PROMESSA



PROMESSA

Miguel Carqueija


Querida Pierina:

Sei que é uma boneca da Trol, de cabelos louros, fita vermelha, vestido de jardineira azul quadriculado e sapatos com fivela e meia; e que só te chamo de Pierina, igual a todas as outras Pierinas da Trol, porque achei teu nome tão bonito que não te quis dar outro. Contudo, Pierina querida, és agora minha única verdadeira amiga.
E por que isso? Eu tinha, por exemplo, uma grande amiga chamada Valéria. Sempre brincávamos juntas, no quintal da casa dela ou no meu. Um dia, porém, eu fui chamá-la para brincar e bati na sua porta. A mãe dela veio atender e me disse que Valéria não podia sair naquela hora.
— Mas por que? — perguntei, espantada. Estaria minha amiguinha, doente?
A resposta me estarreceu:
— Ela está vendo televisão.
Antes, não havia televisão na casa de minha amiga. Agora, o mesmo fenômeno que roubara as outras crianças que eu conhecia, aprisionando-as dentro de casa, chegara até Valéria.
Eu nunca mais sequer tornei a vê-la. Não somos da mesma escola.
A mim bastava uma amiga! Mas, esse monstro que invade os lares levou-me até a Valéria. Não há mais crianças brincando na minha rua. Agora, se não estão dormindo ou na escola, estão vendo tv, seja qual for o programa, todas as horas restantes.
Papai e mamãe dizem que vão comprar também uma televisão.
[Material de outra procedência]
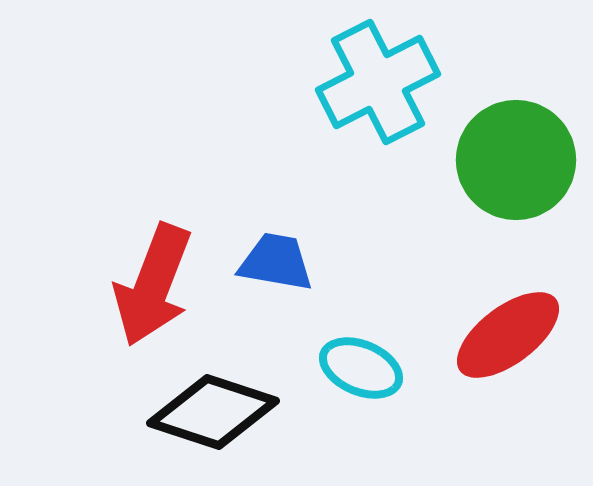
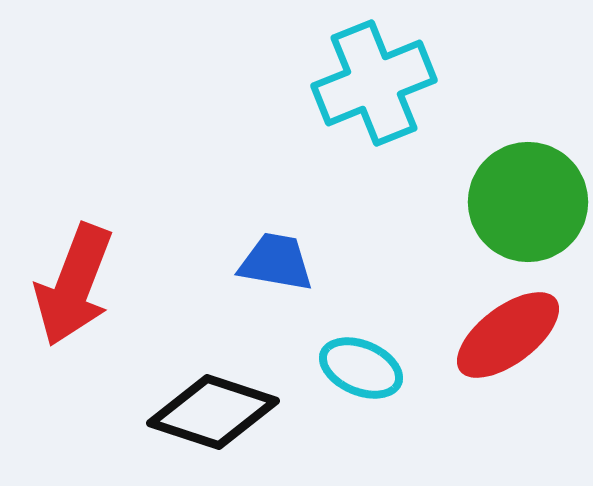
cyan cross: moved 4 px left, 1 px down; rotated 5 degrees clockwise
green circle: moved 12 px right, 42 px down
red arrow: moved 79 px left
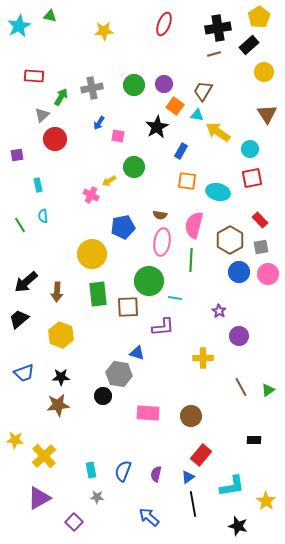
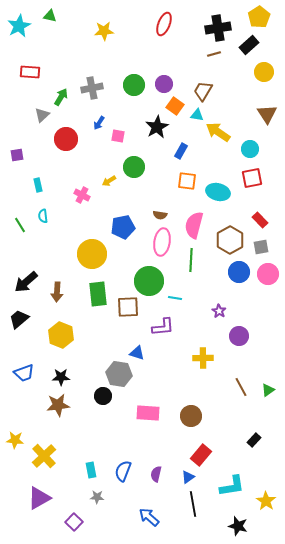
red rectangle at (34, 76): moved 4 px left, 4 px up
red circle at (55, 139): moved 11 px right
pink cross at (91, 195): moved 9 px left
black rectangle at (254, 440): rotated 48 degrees counterclockwise
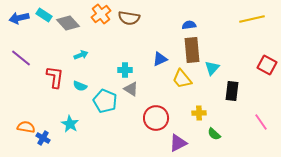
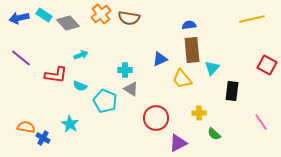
red L-shape: moved 1 px right, 2 px up; rotated 90 degrees clockwise
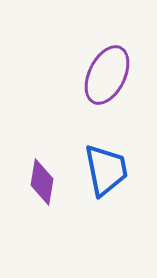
Isso quer dizer que eles vão entrar para o clube dos telespectadores, que não se reúnem com os amigos, que não têm mais amigos, pois o tempo é curto para ver os programas.
E eu, ficarei assim também?
Não, Pierina, eu prometo que não. Mesmo que sejas apenas uma boneca, que mexe os olhos e as pernas mas não fala, não vou te abandonar pelo bang-bang e pela novela. Leremos livros, resistiremos as duas, só veremos na tv o que nos interessar; e um dia encontraremos quem pensa como nós, e saberemos que valeu a pena resistir.


Nota: esta história se passa nos tempos da televisão, mas antes da internet e dos jogos de computador. No começo, portanto, do fenômeno da alienação pelo audio-visual.